Chairside-applicable MS/FGelMA hydrogel with enhanced osteogenesis and mechanical adaptability for alveolar ridge preservation.

Current alveolar ridge preservation (ARP) materials face unresolved trade-offs between mechanical stability, bioactivity, and clinical operability. To address this, we developed a fish-derived methacrylated gelatin (FGelMA) hydrogel composited with magnesium silicate (MS) microparticles combining the low immunogenicity of FGelMA with the dual osteo-angiogenic potential of MS. To characterize the physical properties of this material, the composite hydrogels (MS/FGelMA) were tested using a mechanical tester and a rheometer, and then its biocompatibility and in vitro osteogenic properties were analyzed using bone marrow mesenchymal stem cells (BMSCs) in a three-dimensional environment.
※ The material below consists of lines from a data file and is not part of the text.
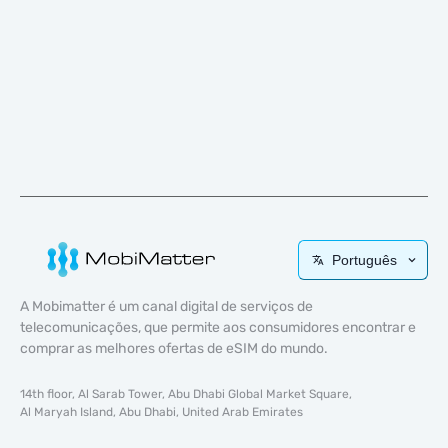
Português
A Mobimatter é um canal digital de serviços de
telecomunicações, que permite aos consumidores encontrar e
comprar as melhores ofertas de eSIM do mundo.
14th floor, Al Sarab Tower, Abu Dhabi Global Market Square,
Al Maryah Island, Abu Dhabi, United Arab Emirates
In vivo model was further established to evaluate the effect of MS/FGelMA on ARP in SD rats. The results indicated that MS/FGelMA hydrogels exhibited rapid crosslinking within 20 s (365 nm UV, 10 mW/cm²), excellent shear-thinning behavior enabled precise defect adaptation, enhanced mechanical robustness, improved osteogenesis and angiogenesis capacity, especially for the optimized 1%MS/15%FGelMA formulation. 1%MS/15%FGelMA had compressive strength of 231 ± 10.149 kPa (378.69% of pure 15%FGelMA), and 2.3-4.1 folds upregulation of osteogenic markers (RUNX2/ALP/OCN) and angiogenic marker (VEGF) in rat BMSCs cultured in 3D hydrogels compared with that in pristine FGelMA hydrogel. Micro-CT analysis revealed 1%MS/15%FGelMA had socket volume preservation of 61% (vs. 46% in controls) at 3 weeks and had bone density of 75% (vs. 62% in controls) at 6 weeks. In general, this species-independent, chairside-applicable platform demonstrates superior clinical translation potential for complex ARP scenarios.